Rapper Offset detained by Beverly Hills police at Trump rally, released

ATLANTA, GEORGIA - OCTOBER 16: Offset attends AXR+EXP Live Concert Experience featuring Offset & Friends at Coda rooftop. (Photo by Paras Griffin/Getty Images)

Three-time Grammy-nominated rapper Offset was detained by Beverly Hills police on Saturday during the weekly pro-Trump demonstration and released, while wife Cardi B's cousin was arrested on concealed weapon charges.  

Offset, aka Kiari Kendrell Cepus, live-streamed his police dealings on Instagram just after 5 p.m.  

He is seen telling officers he won't put up his hands "because you got guns out. I am not gonna move my hands from the steering wheel."  

A female officer is heard explaining that "We were told that you guys were waving guns."  

Offset told police "You just watched someone beat my car up with a flag."  

Officers are shown opening the car door as Offset claims it is illegal.  

The live stream ends as officers pull him out of the car. TMZ reported he was placed in handcuffs.  

But Offset was not arrested, Beverly Hills police Sgt. A. Alatorre told City News Service.

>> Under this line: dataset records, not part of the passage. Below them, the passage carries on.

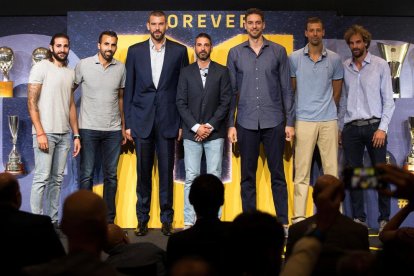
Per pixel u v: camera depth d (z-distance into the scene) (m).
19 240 2.80
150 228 5.70
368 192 5.74
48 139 5.37
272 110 5.40
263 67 5.39
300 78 5.48
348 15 6.08
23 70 6.20
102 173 5.73
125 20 5.73
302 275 1.83
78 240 2.15
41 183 5.36
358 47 5.47
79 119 5.49
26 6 6.05
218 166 5.38
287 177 5.71
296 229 3.23
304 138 5.47
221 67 5.41
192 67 5.39
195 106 5.36
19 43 6.16
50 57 5.61
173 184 5.70
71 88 5.50
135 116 5.44
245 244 2.04
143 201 5.42
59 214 5.79
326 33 5.75
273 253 2.05
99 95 5.43
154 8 5.99
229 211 5.72
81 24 5.75
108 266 2.07
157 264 3.16
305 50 5.48
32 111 5.33
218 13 5.73
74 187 5.83
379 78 5.52
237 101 5.54
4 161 5.91
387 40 6.12
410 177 1.68
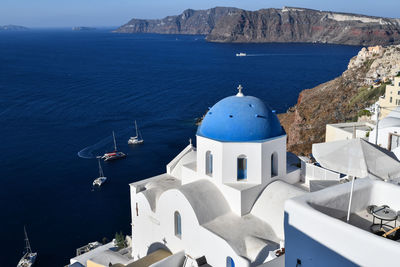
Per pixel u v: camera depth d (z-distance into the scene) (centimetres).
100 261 2803
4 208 6344
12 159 8469
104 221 5903
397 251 959
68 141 9706
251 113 2419
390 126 2808
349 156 1460
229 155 2370
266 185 2444
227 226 2242
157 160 8512
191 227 2314
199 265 2220
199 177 2592
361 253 1035
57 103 13688
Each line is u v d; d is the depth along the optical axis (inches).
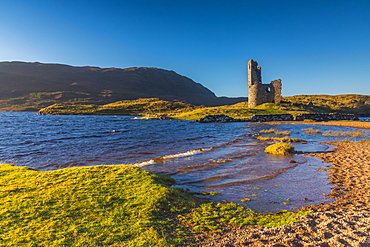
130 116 5615.2
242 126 2677.2
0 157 907.4
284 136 1596.9
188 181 594.2
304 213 393.7
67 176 515.8
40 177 507.8
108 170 568.7
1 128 2308.1
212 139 1486.2
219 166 753.0
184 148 1128.2
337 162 787.4
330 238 291.9
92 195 420.8
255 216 385.4
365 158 829.8
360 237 291.0
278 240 290.0
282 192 510.6
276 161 821.9
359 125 2461.9
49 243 280.1
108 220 341.7
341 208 414.9
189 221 358.6
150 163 792.9
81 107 7057.1
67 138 1545.3
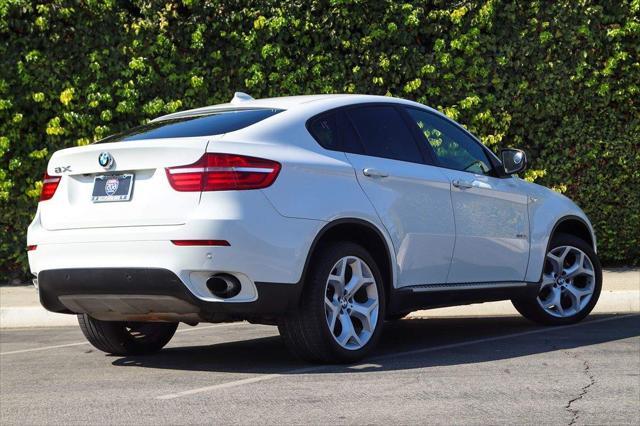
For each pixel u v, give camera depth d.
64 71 12.61
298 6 12.72
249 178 6.64
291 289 6.75
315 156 7.14
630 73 13.18
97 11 12.57
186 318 6.92
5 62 12.52
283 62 12.72
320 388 6.35
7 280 13.18
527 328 9.38
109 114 12.55
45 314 10.88
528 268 8.99
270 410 5.73
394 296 7.62
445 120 8.66
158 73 12.79
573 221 9.66
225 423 5.42
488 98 13.03
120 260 6.74
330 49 12.89
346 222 7.14
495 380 6.56
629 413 5.56
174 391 6.43
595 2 13.22
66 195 7.16
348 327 7.20
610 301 10.88
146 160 6.78
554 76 13.10
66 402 6.19
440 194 8.02
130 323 8.06
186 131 7.22
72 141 12.77
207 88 12.80
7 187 12.66
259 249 6.60
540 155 13.34
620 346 8.09
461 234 8.20
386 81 12.95
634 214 13.48
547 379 6.59
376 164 7.55
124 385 6.75
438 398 5.98
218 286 6.60
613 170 13.45
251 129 7.01
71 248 6.97
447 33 13.04
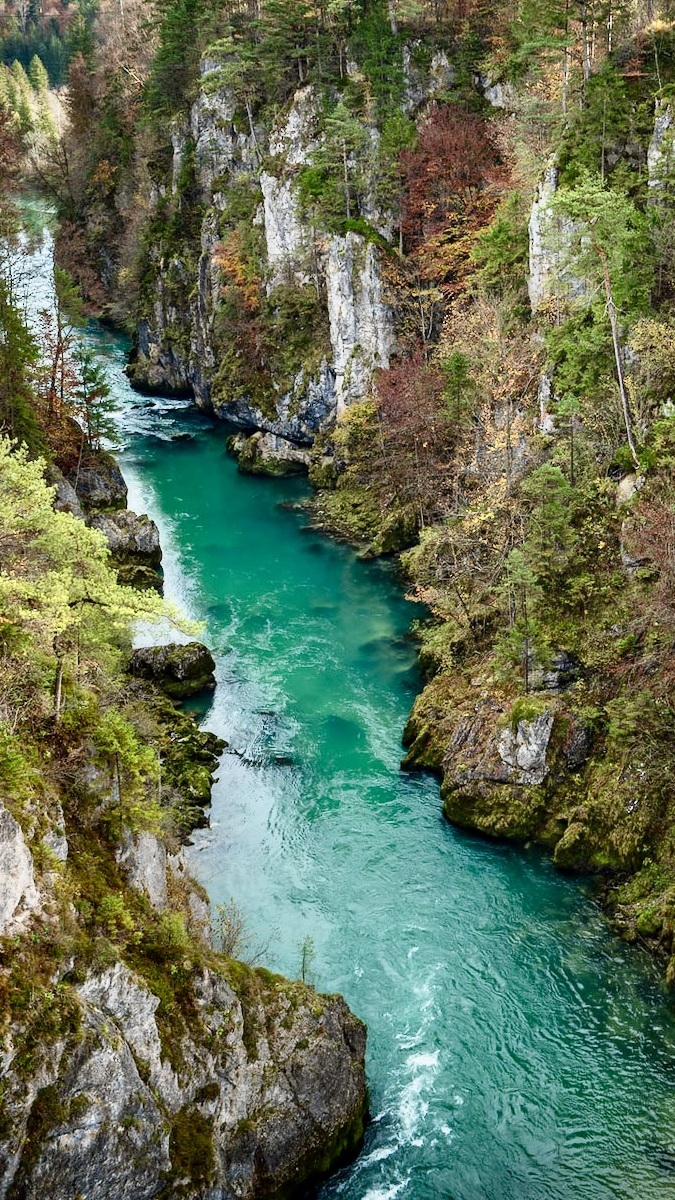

"We made an arrest but it was not him," she said.  

Alatorre said that Marcelo Almanzar was arrested for suspicion of possession of a loaded concealed weapon.  

She confirmed the incident was in and around the weekly pro-Trump rally that starts and finishes at the Beverly Hills sign in Beverly Gardens Park, at 9439 Santa Monica Blvd.  

More details were released by police Lt. Max Subin.   "At approximately 5:02 p.m., Beverly Hills Police received information from a passerby of a subject who pointed a weapon from a vehicle at him in the area of South Santa Monica Boulevard and North Beverly Drive.

The passerby provided a license plate to the vehicle, and the vehicle was stopped by patrol units a short distance away."   

The person at whom the weapon was allegedly pointed did not want to press charges, Subin said.

But Almanzar, 20, was arrested for suspicion of carrying a concealed weapon and carrying a loaded firearm in public, with bail set at $35,000.